Come vedete, dunque, non è facile giungere ad una soluzione che soddisfi almeno la maggioranza di noi. Parlando con gli amici -e con un largo gesto indica i componenti della commissione- per un momento abbiamo anche pensato di interpellare qualcuno dei sindacati, almeno di quello più rappresentativo. Però riflettendo -e di nuovo volge il capo verso gli altri santi seduti al suo fianco- ci siamo convinti che il suo segretario, ossia Giuseppe, no, no Giuseppe d’Arimatea ma il padre putativo, sì il falegname, proprio lui, ora senza voler offendere la sua autorità ci sembra, come dire, una persona non al passo con i tempi e quindi dubitiamo che possa darci un valido aiuto.
Suggeriamo dunque,- aggiunge subito per nascondere l’evidente imbarazzo che lui stesso prova nel pronunciare queste ultime parole,- di soprassedere fino a quando non avremo le idee più chiare sull’argomento.
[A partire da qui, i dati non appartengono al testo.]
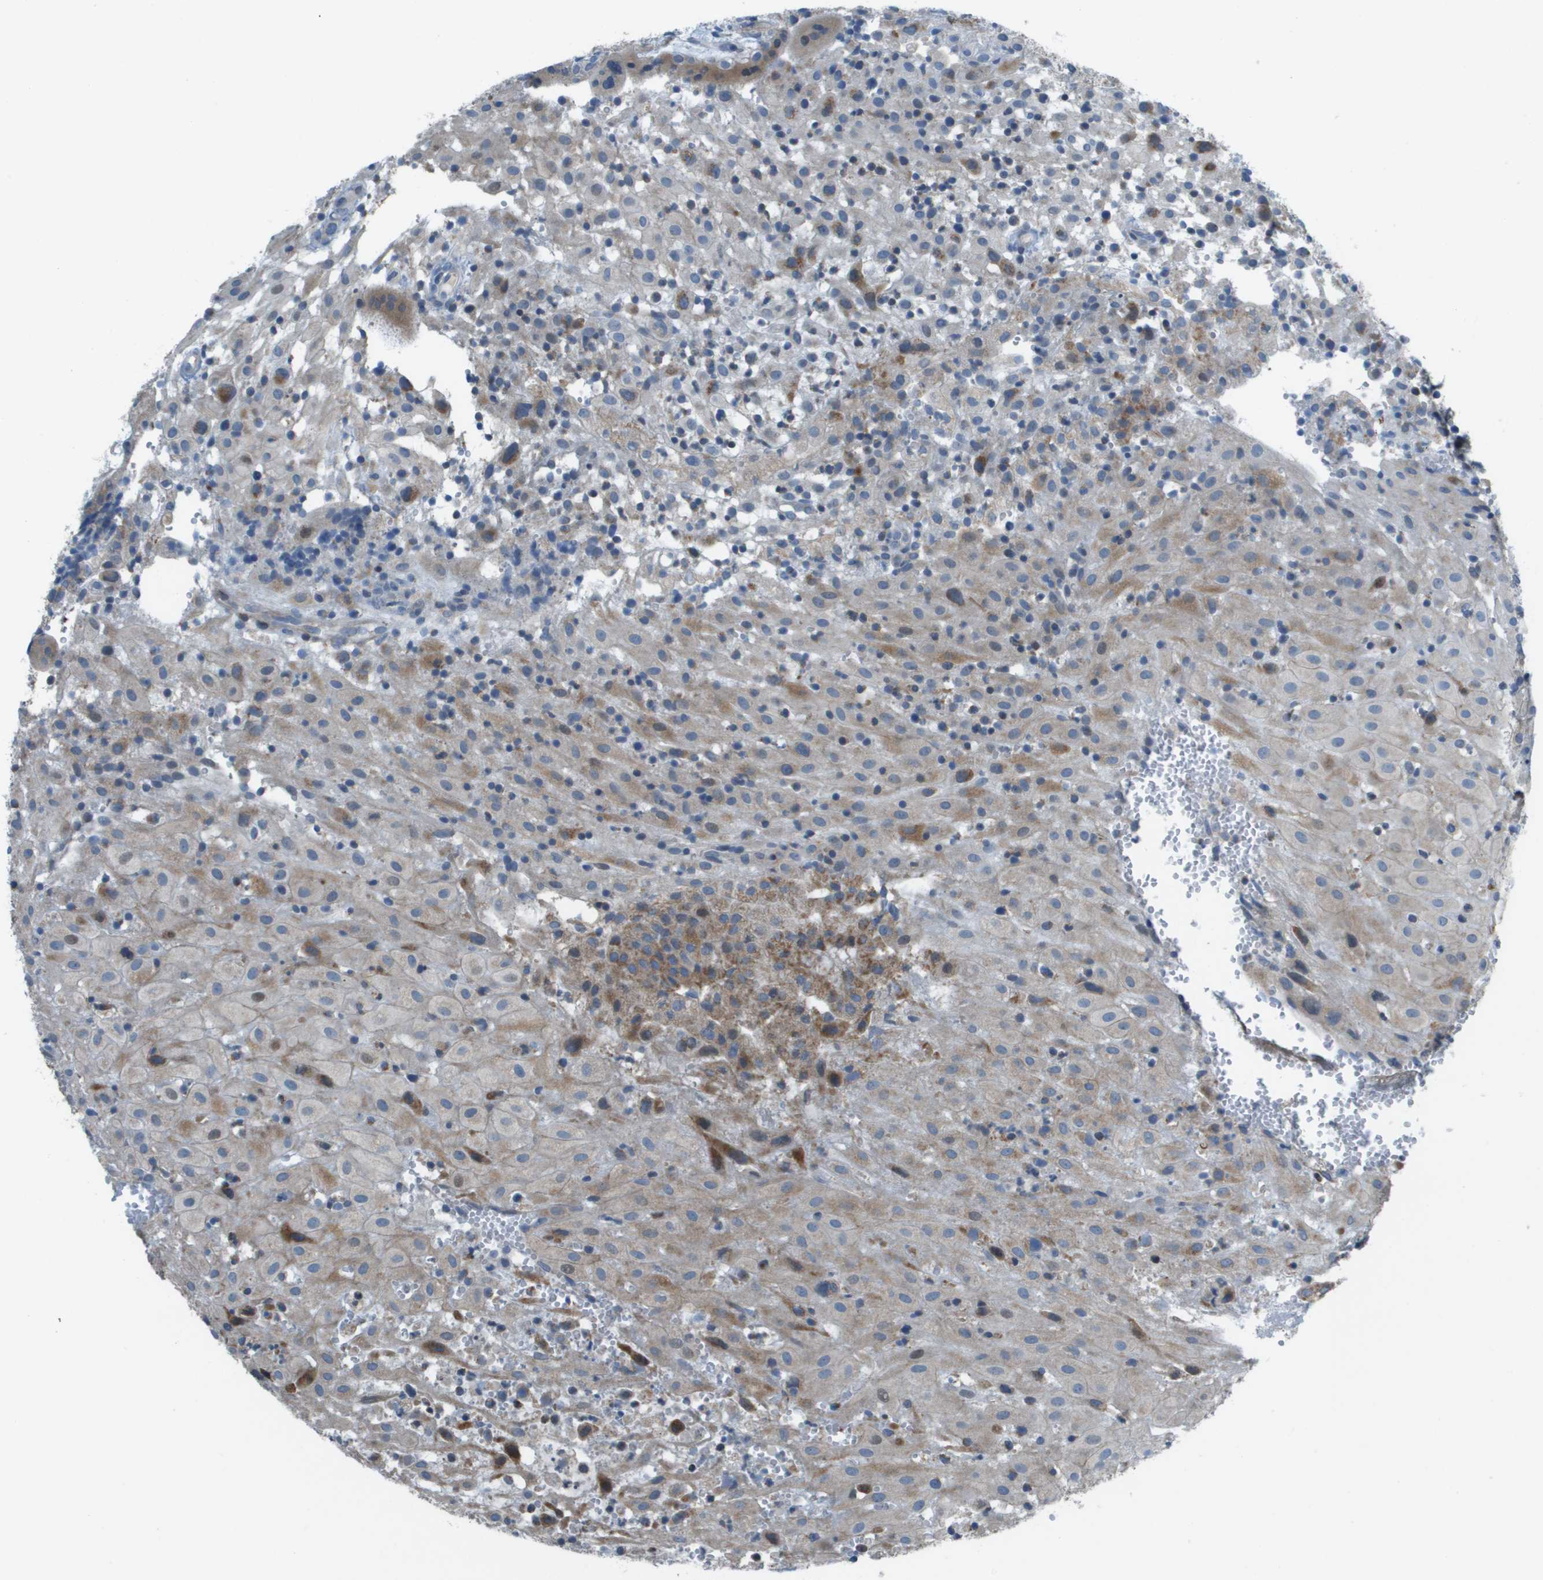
{"staining": {"intensity": "moderate", "quantity": "<25%", "location": "cytoplasmic/membranous"}, "tissue": "placenta", "cell_type": "Decidual cells", "image_type": "normal", "snomed": [{"axis": "morphology", "description": "Normal tissue, NOS"}, {"axis": "topography", "description": "Placenta"}], "caption": "An immunohistochemistry micrograph of unremarkable tissue is shown. Protein staining in brown labels moderate cytoplasmic/membranous positivity in placenta within decidual cells. (DAB (3,3'-diaminobenzidine) = brown stain, brightfield microscopy at high magnification).", "gene": "GALNT6", "patient": {"sex": "female", "age": 18}}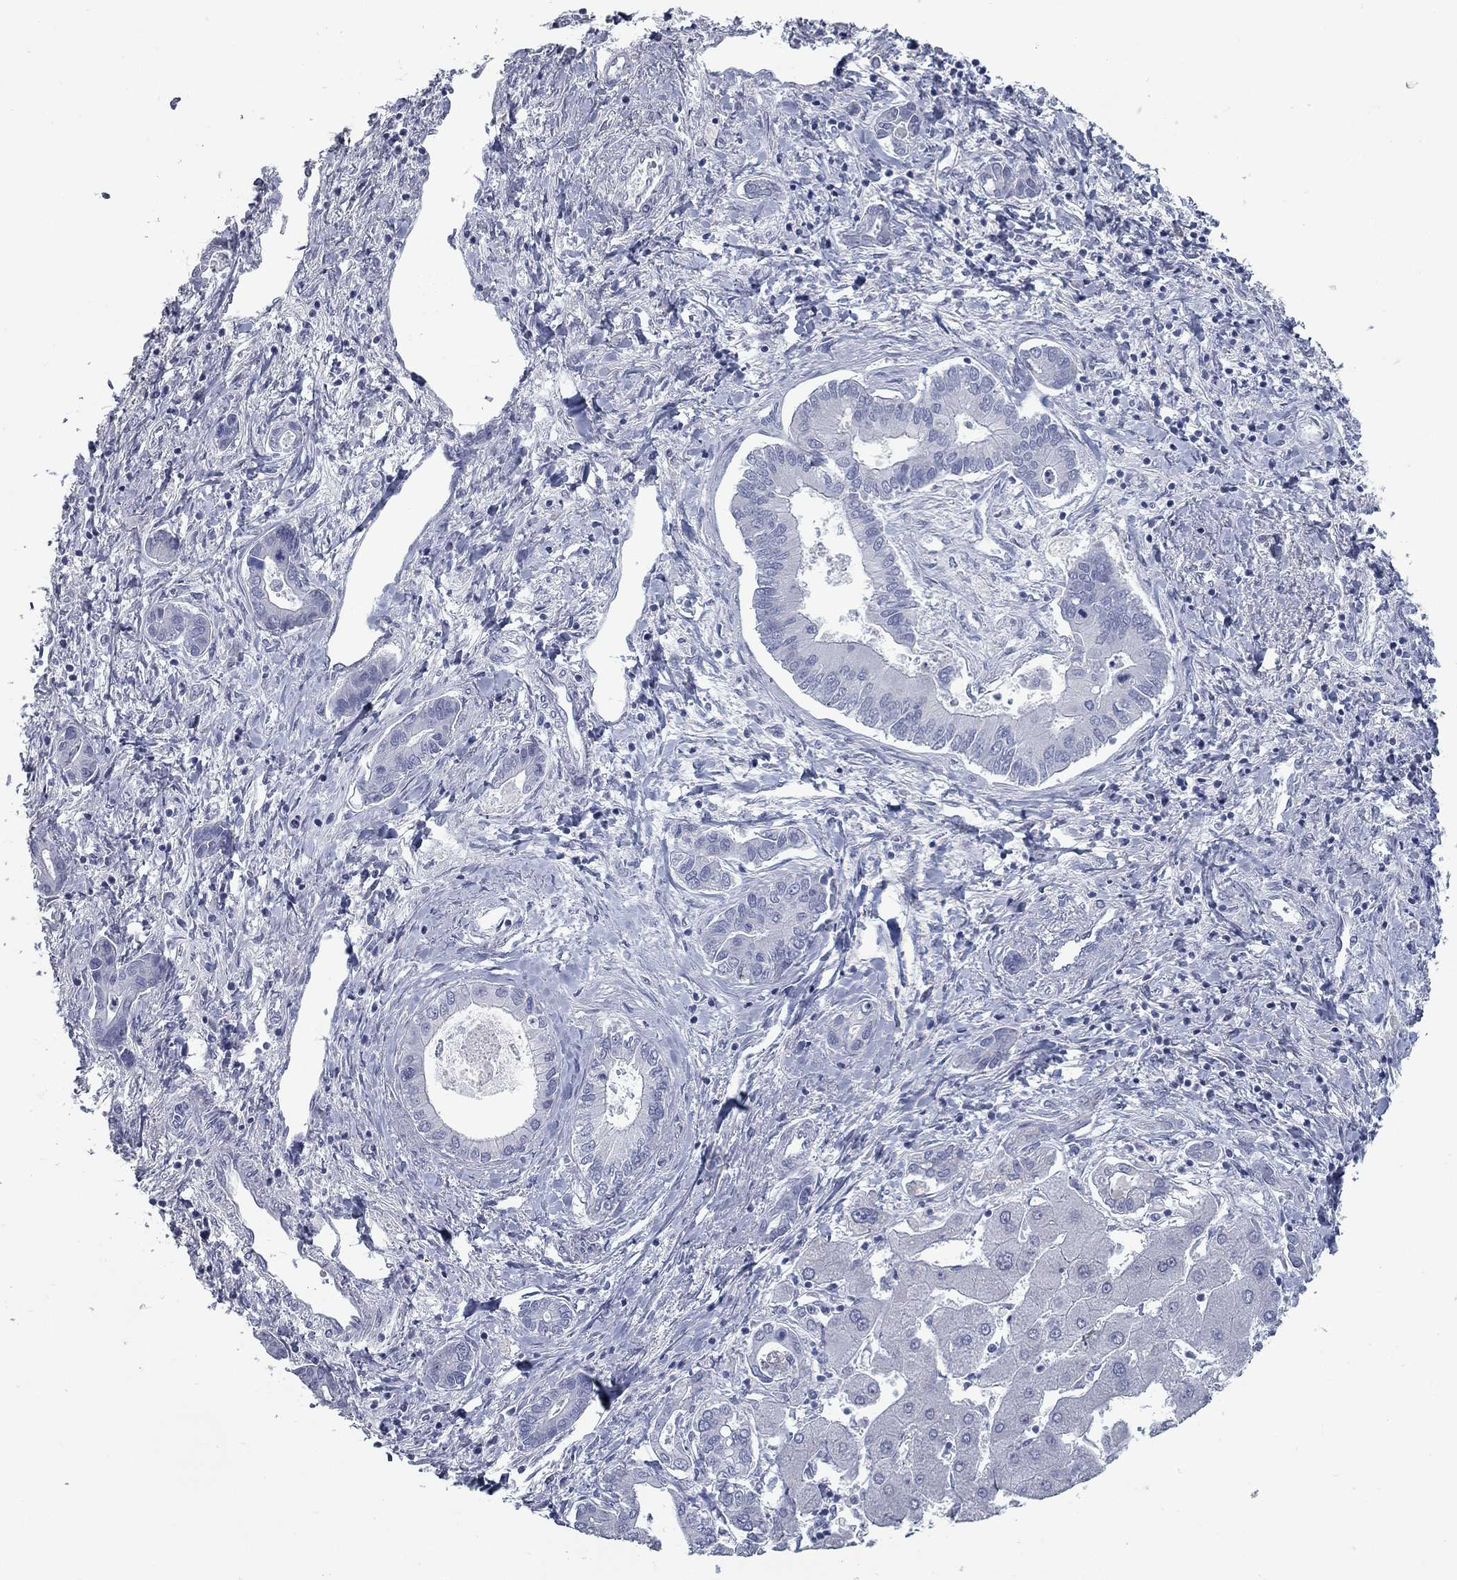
{"staining": {"intensity": "negative", "quantity": "none", "location": "none"}, "tissue": "liver cancer", "cell_type": "Tumor cells", "image_type": "cancer", "snomed": [{"axis": "morphology", "description": "Cholangiocarcinoma"}, {"axis": "topography", "description": "Liver"}], "caption": "Immunohistochemistry histopathology image of neoplastic tissue: human liver cancer (cholangiocarcinoma) stained with DAB demonstrates no significant protein staining in tumor cells. The staining is performed using DAB brown chromogen with nuclei counter-stained in using hematoxylin.", "gene": "TAC1", "patient": {"sex": "male", "age": 66}}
Capisco il vostro rammarico e non sottovaluto l’importanza di questa riunione. Anche se un po’ lento e faticoso sono convinto che questo sia il modo giusto di procedere nei nostri lavori. Almeno una volta all’anno, sentirsi circondati dall’affetto di tutti può essere un conforto se non un rimedio.
Ma vi prego di credermi, e sono sicuro di parlare anche a nome dell’intera commissione, a tutti esprimo la mia solidarietà; sapete bene che i nostri ruoli sono stati stabiliti una volta per sempre; ciò nonostante vi assicuro che le vostre richieste non resteranno inascoltate. Ogni vostra domanda farà parte di una pratica che, una volta istruita, sarà inoltrata- e con l’indice della mano destra indica in alto- e poi non ci resta che attendere fiduciosi. Ad altri di voi, invece, ricordo che noi non abbiamo competenza su tutto. Lo dico soprattutto a Siro, e a tutti quelli ai quali sono intitolati impianti sportivi. Faccio mio il vostro disappunto nel vedere il vostro nome legato ad avvenimenti che di sport non hanno più nulla; ma, come sapete, in questo caso, tutto dipende dalla volontà degli uomini, non sono pratiche di nostra competenza.